Public Allies brags that more than 80% of graduates have continued working in nonprofit or government jobs. It's training the "next generation of nonprofit leaders" — future "social entrepreneurs."
The Obamas discourage work in the private sector. "Don't go into corporate America," Michelle has exhorted youth. "Work for the community. Be social workers." Shun the "money culture," Barack added. "Individual salvation depends on collective salvation."
"If you commit to serving your community," he pledged in his Denver acceptance speech, "we will make sure you can afford a college education." So, go through government to go to college, and then go back into government.
Many of today's youth find the pitch attractive. "I may spend the rest of my life trying to create social movement," said Brian Coovert of the Cincinnati chapter. "There is always going to be work to do. Until we have a perfect country, I'll have a job."
Not all the recruits appreciate the PC indoctrination. "It was too touchy-feely," said Nelly Nieblas, 29, of the 2005 Los Angeles class. "It's a lot of talk about race, a lot of talk about sexism, a lot of talk about homophobia, talk about -isms and phobias."
One of those -isms is "heterosexism," which a Public Allies training seminar in Chicago describes as a negative byproduct of "capitalism, white supremacy, patriarchy and male-dominated privilege."
The government now funds about half of Public Allies' expenses through Clinton's AmeriCorps. Obama wants to fully fund it and expand it into a national program that some see costing $500 billion. "We've got to have a civilian national security force that's just as powerful, just as strong, just as well-funded" as the military, he said.
The gall of it: The Obamas want to create a boot camp for radicals who hate the military — and stick American taxpayers with the bill.
This is a blog, and I should inject my opinion - I'm just kind of speechless right now. How can half the country support this?

======

● Questions:
1. Please copy the Public Allies passage verbatim from "The government now" to "with the bill.".
2. According to the Public Allies passage, what share of graduates have continued working in nonprofit or government jobs?

● Collected data:
======

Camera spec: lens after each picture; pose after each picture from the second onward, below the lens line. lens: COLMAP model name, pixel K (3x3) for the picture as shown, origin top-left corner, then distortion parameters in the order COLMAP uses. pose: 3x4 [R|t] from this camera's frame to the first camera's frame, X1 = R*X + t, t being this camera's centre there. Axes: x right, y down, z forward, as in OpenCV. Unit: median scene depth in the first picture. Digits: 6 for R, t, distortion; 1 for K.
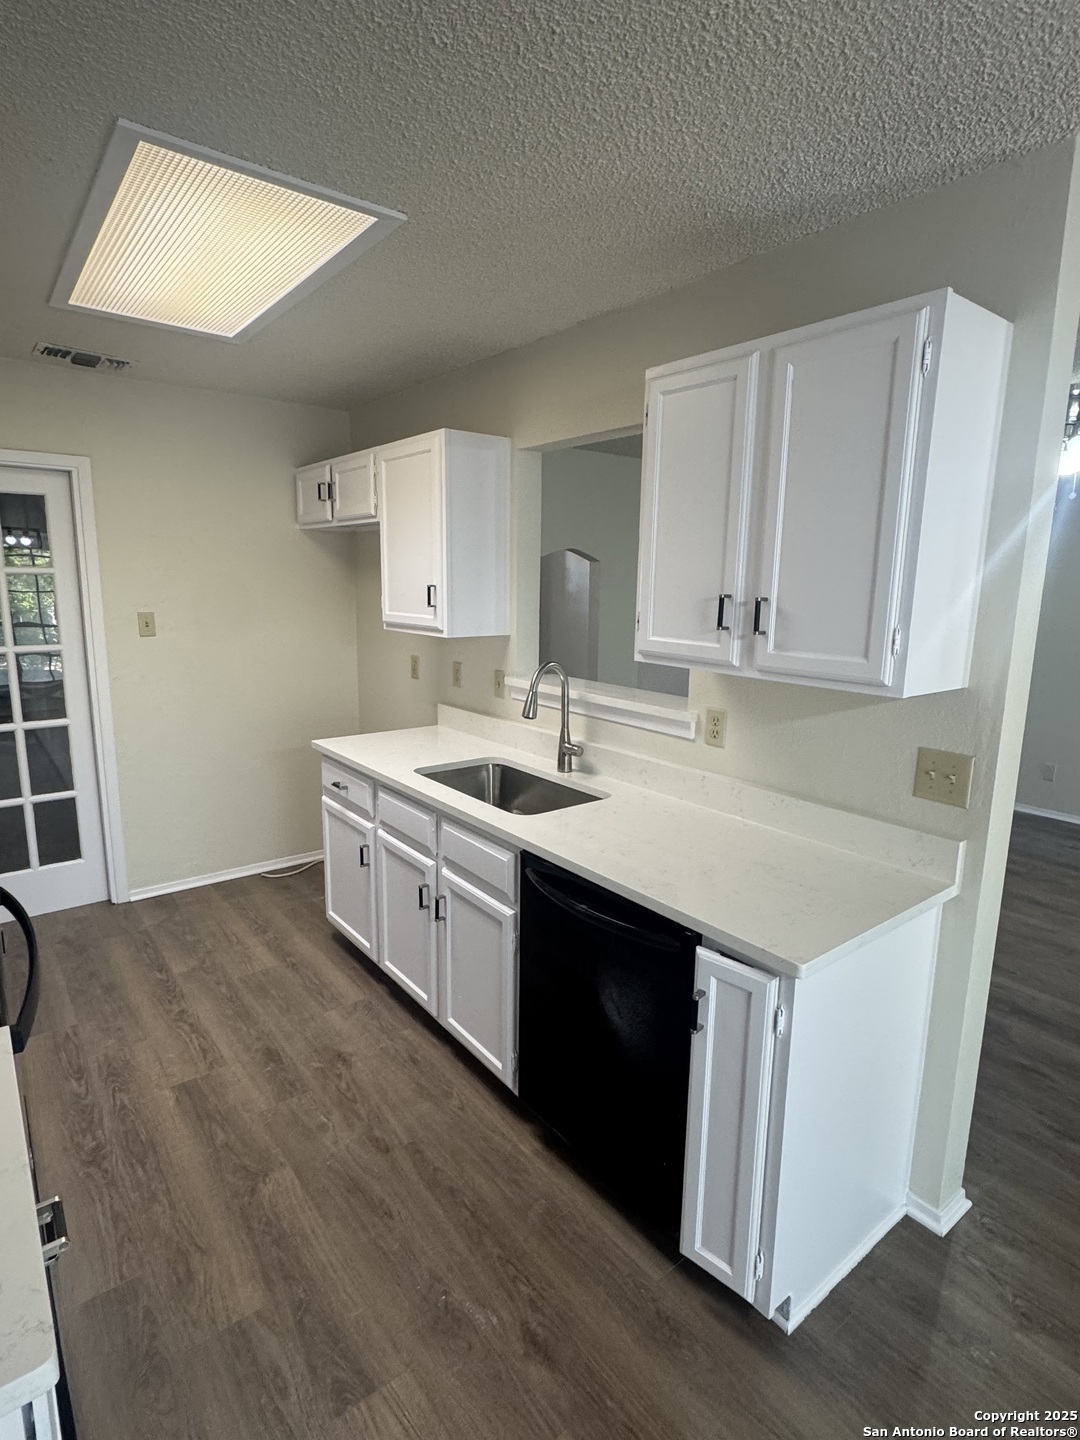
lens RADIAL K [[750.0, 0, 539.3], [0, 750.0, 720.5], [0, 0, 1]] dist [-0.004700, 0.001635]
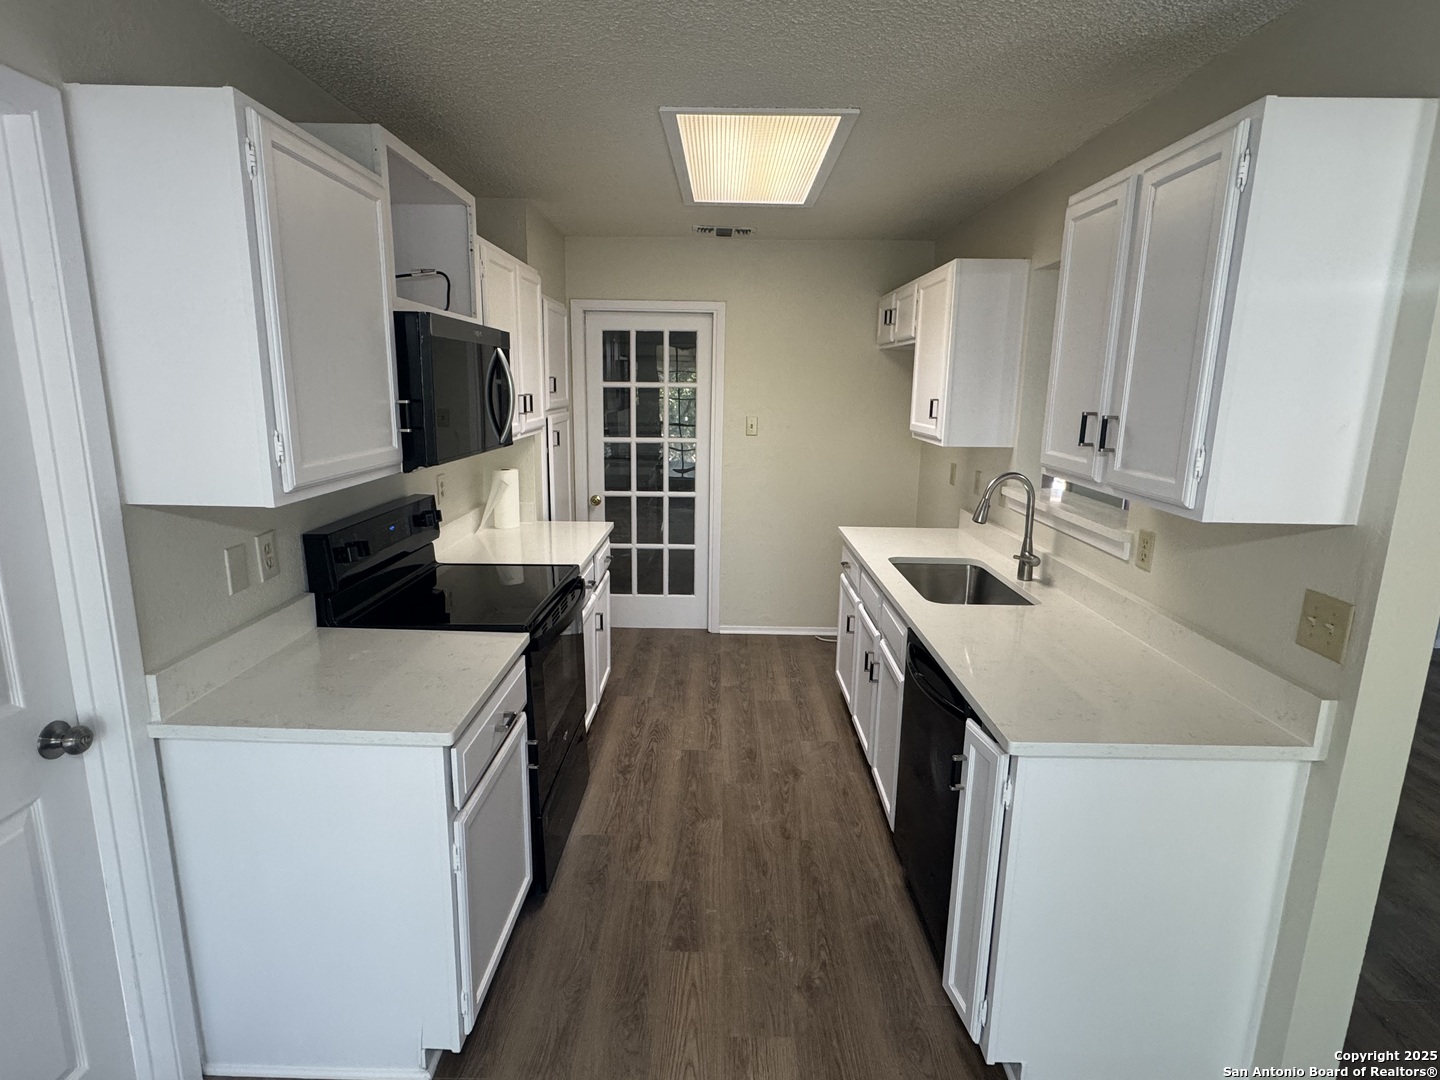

======

● Exercise answers:
1.
The government now funds about half of Public Allies' expenses through Clinton's AmeriCorps. Obama wants to fully fund it and expand it into a national program that some see costing $500 billion. "We've got to have a civilian national security force that's just as powerful, just as strong, just as well-funded" as the military, he said.
The gall of it: The Obamas want to create a boot camp for radicals who hate the military — and stick American taxpayers with the bill.

2. More than 80%